======== Information ========

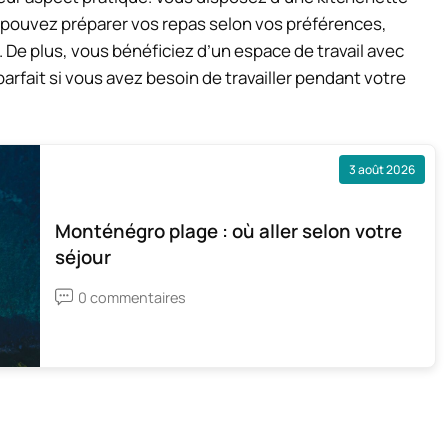
 pouvez préparer vos repas selon vos préférences,
. De plus, vous bénéficiez d’un espace de travail avec
arfait si vous avez besoin de travailler pendant votre
3 août 2026
Monténégro plage : où aller selon votre
séjour
0 commentaires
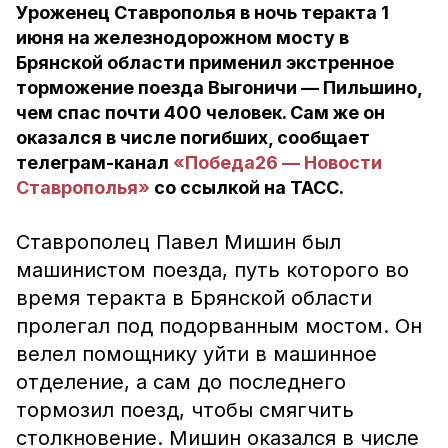
Уроженец Ставрополья в ночь теракта 1
июня на железнодорожном мосту в
Брянской области применил экстренное
торможение поезда Выгоничи — Пильшино,
чем спас почти 400 человек. Сам же он
оказался в числе погибших, сообщает
телеграм-канал
«Победа26 — Новости
Ставрополья»
со ссылкой на ТАСС.
Ставрополец Павел Мишин был
машинистом поезда, путь которого во
время теракта в Брянской области
пролегал под подорванным мостом. Он
велел помощнику уйти в машинное
отделение, а сам до последнего
тормозил поезд, чтобы смягчить
столкновение. Мишин оказался в числе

========

Aim of the exercise: The line containing "чем спас почти 400 человек. Сам же он" marks the end: copy exactly every line from the start of the records up to and including it, leaving out the pictures.

Task response:
 pouvez préparer vos repas selon vos préférences,
. De plus, vous bénéficiez d’un espace de travail avec
arfait si vous avez besoin de travailler pendant votre
3 août 2026
Monténégro plage : où aller selon votre
séjour
0 commentaires
Уроженец Ставрополья в ночь теракта 1
июня на железнодорожном мосту в
Брянской области применил экстренное
торможение поезда Выгоничи — Пильшино,
чем спас почти 400 человек. Сам же он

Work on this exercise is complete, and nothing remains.